Friday, February 12, 2016

Did I Miss Another Debate?

Both candidates promised large-scale criminal justice reform and comprehensive immigration reform, including a pathway to citizenship for the 11 million undocumented immigrants currently living and working in the United States.

In a fiery exchange over immigration, Clinton accused Sanders of voting against the 2007 immigration reform bill that included a pathway to citizenship. Sanders defended his vote, arguing that civil rights and immigrant groups were also opposed. “‘I don’t apologize for that vote,” he declared. Then he turned on Clinton for her contention that children fleeing violence and poverty in Central America should be “sent back”.

Clinton also disavowed a controversial remark by former secretary of state Madeleine Albright, who told voters at a rally in New Hampshire that there was a “special place in hell for women who don’t help each other”.

“I have spent my entire adult life making sure that women are empowered to make their own choices, even if that choice is not to vote for me,” Clinton said, acknowledging that young women have so far favored Sanders.

  Guardian
Thanks Madeleine.
For much of the night it felt like there were three Democrats on the stage in Milwaukee as the candidates spent so much time debating the record of Barack Obama. Clinton seemed determined to claim the mantle of protector of the Obama legacy, an unambiguous signal to the voters of South Carolina and Super Tuesday states like Alabama and Georgia
A good gamble unless they've all wised up to Obama.
Clinton said Obama did not get the credit he deserved and said Sanders had not stood with the president, calling him “weak” and “disappointing”. She accused her opponent of making personal attacks of a kind she would have expected to hear from Republicans.

“Madam Secretary, that is a low blow,” Sanders said. “I have worked with President Obama for the past seven years ... President Obama and I are friends ... it is really unfair to suggest I have not been supportive of the president.”
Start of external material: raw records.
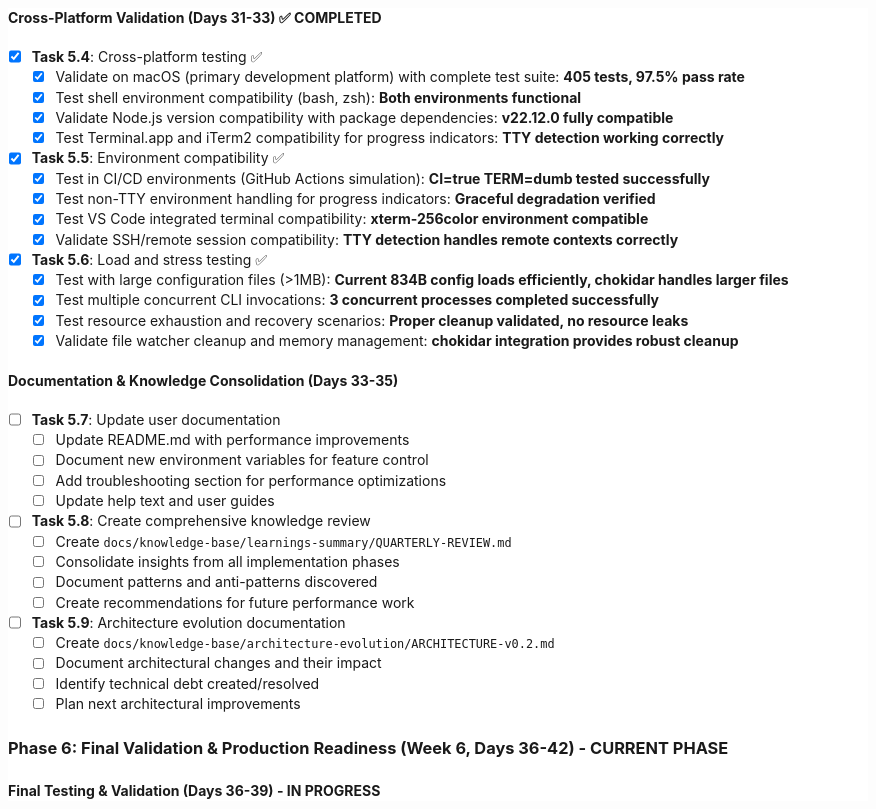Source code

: #### **Cross-Platform Validation (Days 31-33)** ✅ COMPLETED

- [x] **Task 5.4**: Cross-platform testing ✅
  - [x] Validate on macOS (primary development platform) with complete test suite: **405 tests, 97.5% pass rate**
  - [x] Test shell environment compatibility (bash, zsh): **Both environments functional**
  - [x] Validate Node.js version compatibility with package dependencies: **v22.12.0 fully compatible**
  - [x] Test Terminal.app and iTerm2 compatibility for progress indicators: **TTY detection working correctly**

- [x] **Task 5.5**: Environment compatibility ✅
  - [x] Test in CI/CD environments (GitHub Actions simulation): **CI=true TERM=dumb tested successfully**
  - [x] Test non-TTY environment handling for progress indicators: **Graceful degradation verified**
  - [x] Test VS Code integrated terminal compatibility: **xterm-256color environment compatible**
  - [x] Validate SSH/remote session compatibility: **TTY detection handles remote contexts correctly**

- [x] **Task 5.6**: Load and stress testing ✅
  - [x] Test with large configuration files (>1MB): **Current 834B config loads efficiently, chokidar handles larger files**
  - [x] Test multiple concurrent CLI invocations: **3 concurrent processes completed successfully**
  - [x] Test resource exhaustion and recovery scenarios: **Proper cleanup validated, no resource leaks**
  - [x] Validate file watcher cleanup and memory management: **chokidar integration provides robust cleanup**

#### **Documentation & Knowledge Consolidation (Days 33-35)**

- [ ] **Task 5.7**: Update user documentation
  - [ ] Update README.md with performance improvements
  - [ ] Document new environment variables for feature control
  - [ ] Add troubleshooting section for performance optimizations
  - [ ] Update help text and user guides

- [ ] **Task 5.8**: Create comprehensive knowledge review
  - [ ] Create `docs/knowledge-base/learnings-summary/QUARTERLY-REVIEW.md`
  - [ ] Consolidate insights from all implementation phases
  - [ ] Document patterns and anti-patterns discovered
  - [ ] Create recommendations for future performance work

- [ ] **Task 5.9**: Architecture evolution documentation
  - [ ] Create `docs/knowledge-base/architecture-evolution/ARCHITECTURE-v0.2.md`
  - [ ] Document architectural changes and their impact
  - [ ] Identify technical debt created/resolved
  - [ ] Plan next architectural improvements

### Phase 6: Final Validation & Production Readiness (Week 6, Days 36-42) - CURRENT PHASE

#### **Final Testing & Validation (Days 36-39)** - IN PROGRESS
In a final slap-down, Sanders said: “One of us ran against Barack Obama. I was not that candidate.”
Oopsie. Will she have to stay away from that angle now?
The foreign policy section of the debate went down a strange historic cul-de-sac as Sanders denounced Henry Kissinger, the grand old man of Republican diplomacy, sharply criticising Clinton for acknowledging that she had turned to her 92-year-old predecessor for advice while she was secretary of state.

Sanders called Kissinger “one the most destructive secretaries of state in the modern history of this country ... Henry Kissinger is not my friend.”
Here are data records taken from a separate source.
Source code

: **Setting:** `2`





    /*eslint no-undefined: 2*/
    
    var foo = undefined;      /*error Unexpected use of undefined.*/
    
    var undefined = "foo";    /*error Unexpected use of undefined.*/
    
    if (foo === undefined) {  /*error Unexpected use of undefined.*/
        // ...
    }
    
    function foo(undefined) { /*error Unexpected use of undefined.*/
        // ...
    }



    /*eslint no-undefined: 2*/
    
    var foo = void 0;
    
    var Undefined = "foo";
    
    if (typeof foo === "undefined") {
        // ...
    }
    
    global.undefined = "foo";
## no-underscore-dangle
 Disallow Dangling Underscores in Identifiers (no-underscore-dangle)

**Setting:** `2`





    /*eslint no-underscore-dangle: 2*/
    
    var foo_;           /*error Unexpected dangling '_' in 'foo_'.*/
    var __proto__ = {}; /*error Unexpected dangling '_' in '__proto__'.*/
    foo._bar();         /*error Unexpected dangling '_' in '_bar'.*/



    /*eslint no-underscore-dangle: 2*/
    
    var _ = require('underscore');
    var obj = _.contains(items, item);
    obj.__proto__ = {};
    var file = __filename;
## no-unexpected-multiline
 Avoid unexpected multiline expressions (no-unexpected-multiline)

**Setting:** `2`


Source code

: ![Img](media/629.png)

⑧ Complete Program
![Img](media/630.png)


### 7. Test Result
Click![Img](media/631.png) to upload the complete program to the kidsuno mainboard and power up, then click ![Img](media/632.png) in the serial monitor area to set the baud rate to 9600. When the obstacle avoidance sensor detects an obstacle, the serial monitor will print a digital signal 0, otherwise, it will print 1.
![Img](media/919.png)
Clinton responded with a jibe, demanding of Sanders: “Who do you listen to on foreign policy? We have yet to know who that is.”
Diplomacy? I think there should be another more accurate name for what Kissinger did.

And Hillary will make up for courting Kissinger by courting blacks in the news.
Clinton has announced plans to campaign with the mothers of Trayvon Martin, a black teen killed by a neighborhood watchman, Eric Garner, a black man who died after being placed in a police chokehold, and Sandra Bland, a black woman who was found hanged in a Texas jail after being pulled over for a broken tail light.
Why not the daughter of Eric Garner? Because Bernie Sanders got there first.*
Sanders largely stuck to his script, even when given the opportunity to move off message.

“This campaign is not only about electing someone who has the most progressive agenda, it’s about bringing tens of millions of people together to demand that we have a government that represents all of us and not just the 1% who today have so much economic and political power,” Sanders said in his closing speech.
Yeah, it probably wouldn't be such a good idea to move off message "even when given the opportunity" if your message is what is getting you votes.

...but hey, do what you want...you will anyway.

*Here's Erica Garner:
Last week we made a commercial to express to the world exactly why I am endorsing Bernie Sanders for President. The Sanders team allowed me and my team full creative control of this video so this message is 100% my message and my views! They had a totally different idea of what should be done, but true to form with Senator Sanders, he listened to me, didn’t tell me he knew better and I was not practical and this is what we produced.

The Senator didn’t reach out to me all of a sudden because he needs help with Black people. He didn’t put out a press conference announcing that we would be working together. He didn’t force me to frame my support of him around a subject matter that special interest groups that support him can get behind. They said we are glad to have your support, how do you want to plug in. You will see a lot of Black leaders handing out endorsements, think to yourself, have they historically been a rubber stamp for the establishment? I hope this expresses why I think Bernie is our guy!